::: TEXTAUSZUG :::

Klassiker des Gitarrenrepertoires spielte Kavanagh auch: mit "Invocation et Danse" von Joaquin Rodrigo und einem Satz aus dem Gitarrenkonzert von Heitor Villa-Lobos zeigte sie in bezwingender Weise, wie technisch brillant und musikalisch einfühlsam sie das Spiel auf den Gitarrensaiten beherrscht. Guido Krawinkel

Stiftskirche. Neue Männer braucht das Land. Vor allem welche, die singen können und wollen. Davon würde auch der Chur Cölnische Chor profitieren, der bei seinem Frühjahrskonzert in der Bonner Stiftskirche mit der Minimalbesetzung an Männerstimmen auftrat. Aber auch ohne optimale Durchschlagskraft überzeugten der Chor und die Klassische Philharmonie Bonn unter der Leitung von Heribert Beissel mit einer andächtigen und höchst musikalischen Interpretation der Vesperae solennes de Confessore von Wolfgang Amadeus Mozart.

Zuvor hatten Dirk Schiefen und Heiko Wahl die neugotischen Gewölbe mit dem barocken Glanz von Vivaldis C-Dur-Konzert für zwei Trompeten und Streichorchester erfüllt: strahlendes Licht vor dem verschatteten Hintergrund des weichen Streicherklangs, den Beissel mit motivisch atmenden Bögen strukturierte.

Dass die Frauenstimmen des Chur Cölnischen Chores gut besetzt und perfekt ausbalanciert sind, zeigten die Mendelssohn-Motetten nach der Pause: Klare Soprane und ein warmes Alt-Fundament gestalteten das "Veni Domini" und "Laudate pueri" für Frauenchor, aber auch das in gemischter Besetzung gesungene "Ave Maria" (op. 3) und den 91. Psalm ("Denn er hat seinen Engeln befohlen über Dir") mit großem Ausdruck, dynamischer Feinarbeit und einer selbst im Pianissimo sauberen Intonation - nicht nur Knabenchöre können engelsgleich klingen.

::: BEREITGESTELLTE DATENSÄTZE :::

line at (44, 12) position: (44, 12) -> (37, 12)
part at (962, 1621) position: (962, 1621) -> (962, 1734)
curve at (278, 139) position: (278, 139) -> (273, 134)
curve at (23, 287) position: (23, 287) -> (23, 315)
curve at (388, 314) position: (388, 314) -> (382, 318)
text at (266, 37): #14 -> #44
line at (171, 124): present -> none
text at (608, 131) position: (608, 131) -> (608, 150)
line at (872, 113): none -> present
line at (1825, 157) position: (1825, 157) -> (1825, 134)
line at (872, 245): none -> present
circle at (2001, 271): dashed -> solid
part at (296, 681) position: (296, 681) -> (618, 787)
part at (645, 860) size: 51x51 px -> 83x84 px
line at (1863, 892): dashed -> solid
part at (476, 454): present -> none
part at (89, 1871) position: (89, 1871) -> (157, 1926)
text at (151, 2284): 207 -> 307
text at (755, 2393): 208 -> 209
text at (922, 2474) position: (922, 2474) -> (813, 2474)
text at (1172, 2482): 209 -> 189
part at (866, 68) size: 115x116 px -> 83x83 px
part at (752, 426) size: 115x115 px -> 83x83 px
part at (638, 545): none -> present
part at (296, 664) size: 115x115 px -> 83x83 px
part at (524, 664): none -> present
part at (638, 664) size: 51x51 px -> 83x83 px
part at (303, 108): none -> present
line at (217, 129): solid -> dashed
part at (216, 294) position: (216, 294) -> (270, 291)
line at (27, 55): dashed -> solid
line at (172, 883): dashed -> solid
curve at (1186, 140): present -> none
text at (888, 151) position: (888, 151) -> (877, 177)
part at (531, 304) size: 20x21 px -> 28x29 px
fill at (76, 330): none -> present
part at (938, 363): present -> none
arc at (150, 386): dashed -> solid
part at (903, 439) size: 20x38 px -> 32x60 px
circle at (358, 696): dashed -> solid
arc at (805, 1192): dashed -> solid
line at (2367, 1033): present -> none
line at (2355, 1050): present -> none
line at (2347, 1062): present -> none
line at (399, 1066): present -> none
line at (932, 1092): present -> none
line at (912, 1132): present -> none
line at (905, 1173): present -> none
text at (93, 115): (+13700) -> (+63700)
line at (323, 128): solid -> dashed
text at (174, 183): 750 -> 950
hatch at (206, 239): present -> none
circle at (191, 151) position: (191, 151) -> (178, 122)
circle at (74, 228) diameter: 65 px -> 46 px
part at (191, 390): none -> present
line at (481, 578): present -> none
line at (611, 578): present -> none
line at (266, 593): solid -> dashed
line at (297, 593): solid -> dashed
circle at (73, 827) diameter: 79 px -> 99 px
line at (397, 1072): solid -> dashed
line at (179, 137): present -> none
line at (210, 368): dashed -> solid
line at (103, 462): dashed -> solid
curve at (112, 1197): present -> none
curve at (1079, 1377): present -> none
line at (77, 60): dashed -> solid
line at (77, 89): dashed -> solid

:::

▸ **AUFGABENSTELLUNG**: Welche Werke von Mendelssohn wurden laut dem Textauszug nach der Pause gesungen? Liste alle auf. Die Datensätze sind eigenständiges Material und gehören nicht zum Textauszug.

▸ **BEARBEITETE AUFGABE**:
- "Veni Domini"
- "Laudate pueri"
- "Ave Maria" (op. 3)
- der 91. Psalm ("Denn er hat seinen Engeln befohlen über Dir")